The County answered, generally denied plaintiffs' allegations, and alleged plaintiffs' culpable conduct and failure to state a cause of action as affirmative defenses.
The County moved for summary judgment, arguing that the County is immune from liability pursuant to General Obligations Law § 9-103 and, in the alternative, that the County owed no duty to plaintiffs as a matter of law. Plaintiffs opposed the motion and cross-moved for summary judgment dismissing the County's second affirmative defense (immunity from liability under General Obligations Law § 9-103). The court denied the motion of the County and granted plaintiffs' motion.

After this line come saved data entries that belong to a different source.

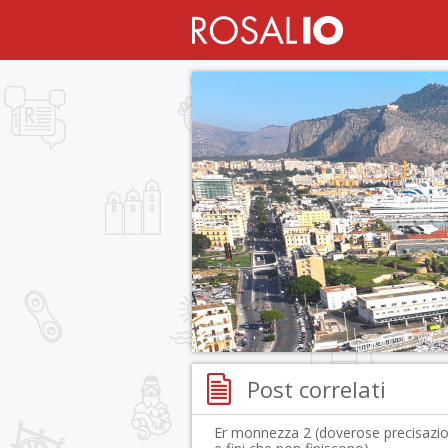
Post correlati
Er monnezza 2 (doverose precisazio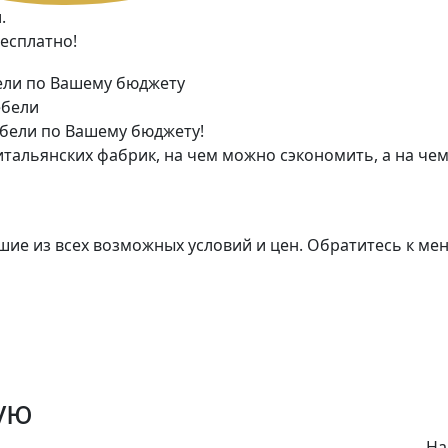
.
есплатно!
ебели
бели по Вашему бюджету!
тальянских фабрик, на чем можно сэкономить, а на чем
ие из всех возможных условий и цен. Обратитесь к мене
ую
На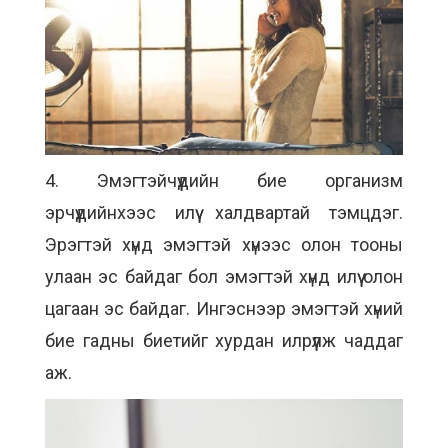
4. Эмэгтэйчүүдийн бие организм
эрчүүдийнхээс илүү халдвартай тэмцдэг.
Эрэгтэй хүнд эмэгтэй хүнээс олон тооны
улаан эс байдаг бол эмэгтэй хүнд илүү олон
цагаан эс байдаг. Ингэснээр эмэгтэй хүний
бие гадны биетийг хурдан илрүүлж чаддаг
аж.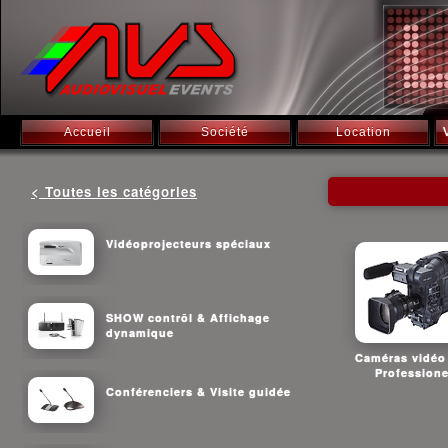
Accueil
Société
Location
< Toutes les catégories
Vidéoprojecteurs spéciaux
SHOW contrôl & Affichage
dynamique
Caméras vidéo
Professione
Conférenciers & Visite guidée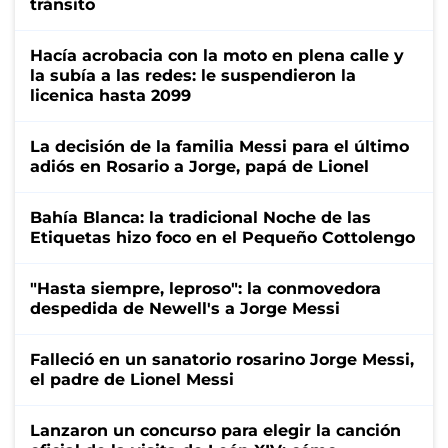
tránsito
Hacía acrobacia con la moto en plena calle y
la subía a las redes: le suspendieron la
licenica hasta 2099
La decisión de la familia Messi para el último
adiós en Rosario a Jorge, papá de Lionel
Bahía Blanca: la tradicional Noche de las
Etiquetas hizo foco en el Pequeño Cottolengo
"Hasta siempre, leproso": la conmovedora
despedida de Newell's a Jorge Messi
Falleció en un sanatorio rosarino Jorge Messi,
el padre de Lionel Messi
Lanzaron un concurso para elegir la canción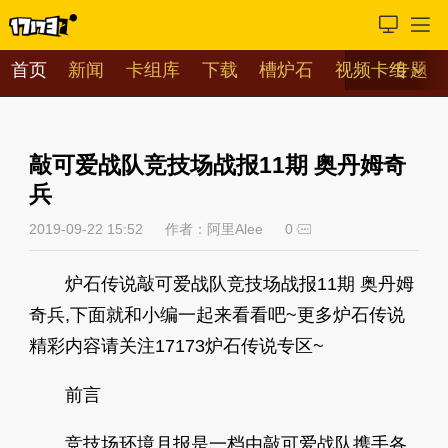
首页
新闻
卡组库
下载
槽炉石
视频
卡组
专题
敲可爱战队竞技场战报11期 奥丹姆奇
兵
2019-09-22 15:52
作者：阿里Alee
0
炉石传说敲可爱战队竞技场战报11期 奥丹姆
奇兵,下面就和小编一起来看看吧~更多炉石传说
精彩内容请关注17173炉石传说专区~
前言
竞技场环境月报是一档由敲可爱战队携手各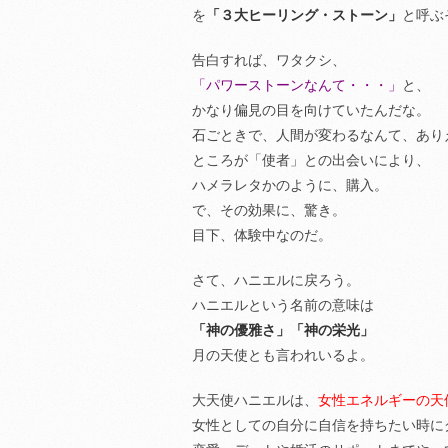
を
「３大ヒーリング・ストーン」
と呼ぶ
告白すれば、ワタクシ、
「パワーストーンなんて・・・」
と、
かなり偏見の目を向けていたんだな。
石ごときで、人間が変わるなんて、あり
ところが「使者」との出会いにより、
ハメラレタかのように、購入。
で、その効果に、驚き。
目下、体験中なのだ。
さて、ハニエルに戻ろう。
ハニエルという名前の意味は
「神の優雅さ」「神の栄光」
月の天使とも言われいるよ。
大天使ハニエルは、
女性エネルギーの天
女性としての自分に自信を持ちたい時に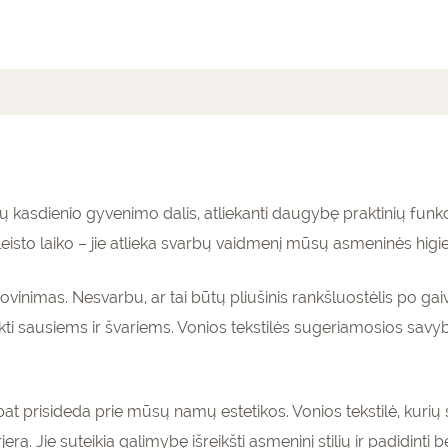
mai (0)
 kasdienio gyvenimo dalis, atliekanti daugybę praktinių funkc
leisto laiko – jie atlieka svarbų vaidmenį mūsų asmeninės higie
žiovinimas. Nesvarbu, ar tai būtų pliušinis rankšluostėlis po g
kti sausiems ir švariems. Vonios tekstilės sugeriamosios savyb
p pat prisideda prie mūsų namų estetikos. Vonios tekstilė, kurių s
jerą. Jie suteikia galimybę išreikšti asmeninį stilių ir padidint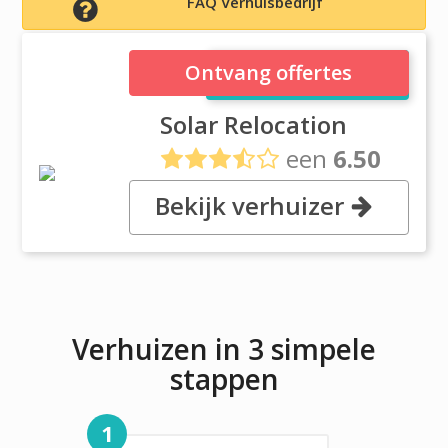
FAQ Verhuisbedrijf
Solar Relocation
Ontvang offertes
Solar Relocation
een
6.50
uit
6 reviews
Bekijk verhuizer
, Romero 1425, 1203 Polanco
Verhuizen in 3 simpele
stappen
1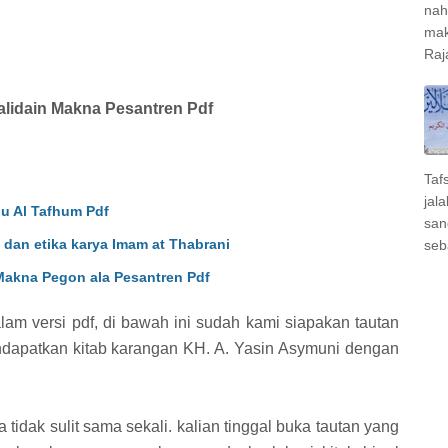
nah
mak
Raj
alidain Makna Pesantren Pdf
Taf
jal
nu Al Tafhum Pdf
san
 dan etika karya Imam at Thabrani
seb
 Makna Pegon ala Pesantren Pdf
alam versi pdf, di bawah ini sudah kami siapakan tautan
dapatkan kitab karangan KH. A. Yasin Asymuni dengan
 tidak sulit sama sekali. kalian tinggal buka tautan yang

General Obligations Law § 9-103, the so-called recreational use statute, grants immunity from liability for ordinary negligence to landowners who open their land to the public to engage in certain recreational activities. The statute was amended, effective September 1, 1984, to include sledding and tobogganing as activities for which a landowner, including a municipality, owes no duty. The County's argument that the amendment should be given retroactive application is without merit. There is no language in the statute indicating that the amendment should be applied retroactively. The statute is in derogation of the common law and should not be given application beyond the plain meaning of the words used in the statute (see, Sega v. State of New York, 60 N.Y.2d 183, 191; Gruber v. Fairport Cent. School Dist., 147 Misc.2d 545, 547, affd 174 A.D.2d 1021, lv denied 78 N.Y.2d 860, rearg denied 79 N.Y.2d 823). The second affirmative defense was properly dismissed.
Municipalities have a duty to maintain their park and playground facilities in a reasonably safe condition (Solomon v City of New York, 66 N.Y.2d 1026, 1027). "This duty `includes not only physical care of the property but also prevention of ultrahazardous and criminal activity of which it has knowledge'" (Solomon v. City of New York, supra, at 1027, quoting Benjamin v. City of New York, 64 N.Y.2d 44, 46; see also, Adams v. New York City Hous. Auth., 165 A.D.2d 849, lv denied 77 N.Y.2d 803). The County argues that sledding and tobogganing are not illegal or ultrahazardous activities, so the County had no duty to supervise them.
As this Court stated in Noeller v. County of Erie ( 145 A.D.2d 919, 920), "[t]he Court of Appeals has recognized in other circumstances, however, that a municipality has the duty to provide an adequate degree of general supervision." Those circumstances include instances where the municipality "furnishes and invites the public to participate in an activity that may be hazardous unless supervised" (Noeller v. County of Erie, supra, at 920).
Here, the record reveals that Powder Mills Park is open to the public. Another hill in the park was maintained for skiing, and skiing lessons were given there. There was a lodge located near Big Ski Hill. A parking lot was provided at the foot of Big Ski Hill for sledders. Moreover, at least one County employee was present in the area of the park where sledding was occurring. That employee admitted that he had been generally supervising the area to prevent illegal or unsafe behavior and had, in fact, stopped some sledders from engaging in unsafe behavior. Under those circumstances, there are questions of fact whether the County had a duty to maintain the sledding hill in Powder Mills Park in a reasonably safe condition and whether it breached that duty.